This the relevant part of /boot/grub/menu.lst:
Quote:
title Window$ Vista
root (hd0,0)
makeactive
chainloader +1
Well do not quote me on this but I think grub will not boot of you put linux in a partition that is over the 2400 cylinder mark on the hard drive!
I think!!?
I had two NTFS partitons - one for Window$ Vista and the second for movies
Take the "$" out of the name. There is probably some parameter expansion that is breaking things. As long as the Windows Vista partition is the first one, you should have no problems using GRUB.
try 'norootverify (hd0,0)' instead of 'root (hd0,0)'
It's 'rootnoverify'.
Try:
Code:
title Windows Vista
root (hd0,0)
makeactive
chainloader +1
Or:
Code:
title Windows Vista
rootnoverify (hd0,0)
makeactive
chainloader +1
If you are feeling experimental and actually want the dollar sign in there:
Code:
title Window\$ Vista
root (hd0,0)
makeactive
chainloader +1
I am not sure if the $ is the problem or not, nor if the backslash will print the actual character.
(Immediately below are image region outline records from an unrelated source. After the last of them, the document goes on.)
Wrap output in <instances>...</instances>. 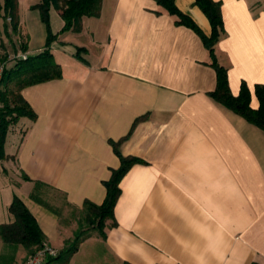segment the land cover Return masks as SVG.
Wrapping results in <instances>:
<instances>
[{
  "label": "crops",
  "instance_id": "crops-1",
  "mask_svg": "<svg viewBox=\"0 0 264 264\" xmlns=\"http://www.w3.org/2000/svg\"><path fill=\"white\" fill-rule=\"evenodd\" d=\"M215 1L224 19L217 58L233 94L246 81L257 108L264 0ZM176 4L212 33L195 0ZM50 20L63 75L23 90L37 118L22 117L8 143L23 180L12 194L61 248L75 224L61 221L36 182L81 211L85 200L103 203L104 182L121 164L111 140L124 138L122 154L142 160L121 181L115 224L87 236L67 264H264V129L212 97L217 72L202 37L157 0H103L101 14L84 16L78 32H61L55 6ZM19 28L26 55L44 49L48 28L38 9L28 6ZM10 205L0 207V224L14 220ZM5 251L0 238V257ZM28 255L20 246L13 264Z\"/></svg>",
  "mask_w": 264,
  "mask_h": 264
},
{
  "label": "trees",
  "instance_id": "trees-1",
  "mask_svg": "<svg viewBox=\"0 0 264 264\" xmlns=\"http://www.w3.org/2000/svg\"><path fill=\"white\" fill-rule=\"evenodd\" d=\"M157 1L176 17L177 24L194 29L209 48L212 59L211 65L217 72V86L210 93L212 97L264 129V84L257 83L254 86V94L259 100V106L254 108L251 105L253 92L248 83L243 81L239 94H233L229 83L228 68L222 65L217 58L215 44L224 32L221 2L195 0V3L204 11L211 22L212 33L207 35L190 15L184 13L177 6L176 0ZM102 5L103 0H40L32 6V8L40 11L41 18L47 25V42L44 49L37 54L30 55L28 58L16 59L14 64L10 66L4 62V74L0 85V158L5 156L4 144L10 125L18 123L22 117H28L32 120L37 118V113L24 97L23 90L30 85L60 78L63 75L62 65L57 61L51 47L52 42L57 40L59 35L53 33L51 27V7L55 6L64 20L61 32L71 29L78 32L82 29L83 17L99 16ZM2 10H4L7 18L12 19L13 28L17 31L20 25L19 0L0 2V15ZM23 49L27 50V42H25ZM82 49L84 48L79 47L76 55L84 59L80 52ZM1 60L0 58V63ZM137 122L138 120L135 121L134 126ZM123 140L124 138L118 141L111 140L115 152L120 157L121 164L118 168L113 169L110 179L104 182L107 193L103 203L97 204L91 200H85L81 210L88 222L98 227L101 232L104 231L109 221L115 224V207L121 195L120 184L122 179L133 165L142 162L139 157L122 154L120 146ZM36 186L47 185L37 181ZM33 196L36 197L35 194ZM9 211L14 215V220L0 224V238L6 246L5 253L0 257V264H13L15 253L20 246H23L30 255L40 248L46 240V235L36 216L19 195H14ZM85 238L83 232L78 233L74 241L64 251H61L57 256L48 257L45 264H67Z\"/></svg>",
  "mask_w": 264,
  "mask_h": 264
},
{
  "label": "rangeland",
  "instance_id": "rangeland-1",
  "mask_svg": "<svg viewBox=\"0 0 264 264\" xmlns=\"http://www.w3.org/2000/svg\"><path fill=\"white\" fill-rule=\"evenodd\" d=\"M38 1L40 0H19V15L21 16V14H23L27 10L28 6L32 8V6ZM0 2L3 3L4 0H0ZM25 42L26 37L21 32L19 26L17 31H15L12 25V19L9 17L7 18L5 16L4 10H2L0 15V58L2 60L0 64L2 65L4 64V62H6L10 66L14 64L16 59L22 58V54L27 53L26 50L23 49ZM28 57L29 56L27 55L26 58ZM18 127L19 125L17 123L10 125V132L8 131L6 136V142H8L7 144L6 142L4 144L5 156L0 158V207L12 203L14 199V194L12 193L15 192L20 180H22L21 176L19 177V170L16 167L15 162L12 160V158L10 159L8 155V153L11 152V149H16L15 147H10L14 144L8 145V143L9 141H11V139L14 140V138L16 137V133L19 134V131H16ZM26 188L28 187L24 186L22 191H24ZM37 188L38 191L40 190L48 196L50 203L48 204L50 209L60 213L59 215L61 217L62 222L70 223L71 221L69 218H71V224H75L74 228L76 229L74 231V236L70 240H68L63 247L57 248L49 241L45 240V242L49 243L53 248L57 250L58 254L61 251H64L65 248H67L74 241L76 235L80 232H83L86 237L93 233L102 234L101 230L98 227L93 226L88 222L86 216L82 214V211H79L77 208H73L71 205L68 204L65 196L62 193L58 191H53L52 188L46 186H37ZM73 219H76V221L74 222Z\"/></svg>",
  "mask_w": 264,
  "mask_h": 264
},
{
  "label": "built area",
  "instance_id": "built-area-1",
  "mask_svg": "<svg viewBox=\"0 0 264 264\" xmlns=\"http://www.w3.org/2000/svg\"><path fill=\"white\" fill-rule=\"evenodd\" d=\"M22 58H26V54H22ZM5 65H0V85L4 74ZM1 107V104H0ZM58 252L49 243L44 242L43 245L38 248L34 253L28 255L22 264H45L48 257L57 256Z\"/></svg>",
  "mask_w": 264,
  "mask_h": 264
}]
</instances>
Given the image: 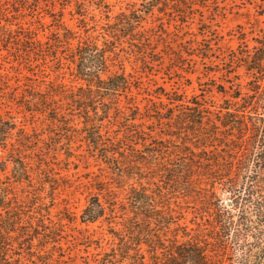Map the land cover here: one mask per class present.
I'll list each match as a JSON object with an SVG mask.
<instances>
[{
	"label": "rangeland",
	"instance_id": "1",
	"mask_svg": "<svg viewBox=\"0 0 264 264\" xmlns=\"http://www.w3.org/2000/svg\"><path fill=\"white\" fill-rule=\"evenodd\" d=\"M262 41L264 0H0V264H110L142 191L173 216L166 244L207 237ZM87 43L125 88L77 75Z\"/></svg>",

The backlash usually prints literally whatever character is after it in most command lines.
The grub documentation does describe exactly how to boot Windows. The trick is that grub must hand-off control to Windows' own boot-loader to finish the startup process... which it is fully equipped to do. When set-up according to the published directions it works flawlessly.